━━━━━ Given entries

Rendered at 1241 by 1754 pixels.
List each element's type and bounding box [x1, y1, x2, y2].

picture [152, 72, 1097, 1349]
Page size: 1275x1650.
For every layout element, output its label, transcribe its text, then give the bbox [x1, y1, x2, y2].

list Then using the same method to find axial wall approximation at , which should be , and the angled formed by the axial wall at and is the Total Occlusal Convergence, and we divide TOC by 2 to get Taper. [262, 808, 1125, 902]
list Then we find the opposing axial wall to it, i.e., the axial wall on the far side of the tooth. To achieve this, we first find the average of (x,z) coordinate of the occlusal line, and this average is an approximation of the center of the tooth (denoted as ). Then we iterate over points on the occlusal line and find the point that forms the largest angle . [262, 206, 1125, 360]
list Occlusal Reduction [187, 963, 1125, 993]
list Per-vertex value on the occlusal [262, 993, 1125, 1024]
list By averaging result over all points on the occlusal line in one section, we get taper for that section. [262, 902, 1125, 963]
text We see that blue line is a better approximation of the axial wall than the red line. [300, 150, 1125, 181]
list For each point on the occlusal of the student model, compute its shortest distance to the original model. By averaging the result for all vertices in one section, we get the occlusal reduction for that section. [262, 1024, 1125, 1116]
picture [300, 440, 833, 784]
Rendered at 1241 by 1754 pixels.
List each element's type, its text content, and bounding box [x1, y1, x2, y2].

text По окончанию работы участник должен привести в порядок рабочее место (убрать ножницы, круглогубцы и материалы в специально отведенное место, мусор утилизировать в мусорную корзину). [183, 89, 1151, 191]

━━━━━━━━━━

• **Work to be completed**: What is needed is an exact copy of the entries from their first line down to the line with "Page size: 1275x1650.", that line included, and nothing beyond it.

• **Output for this exercise**:
Rendered at 1241 by 1754 pixels.
List each element's type and bounding box [x1, y1, x2, y2].

picture [152, 72, 1097, 1349]
Page size: 1275x1650.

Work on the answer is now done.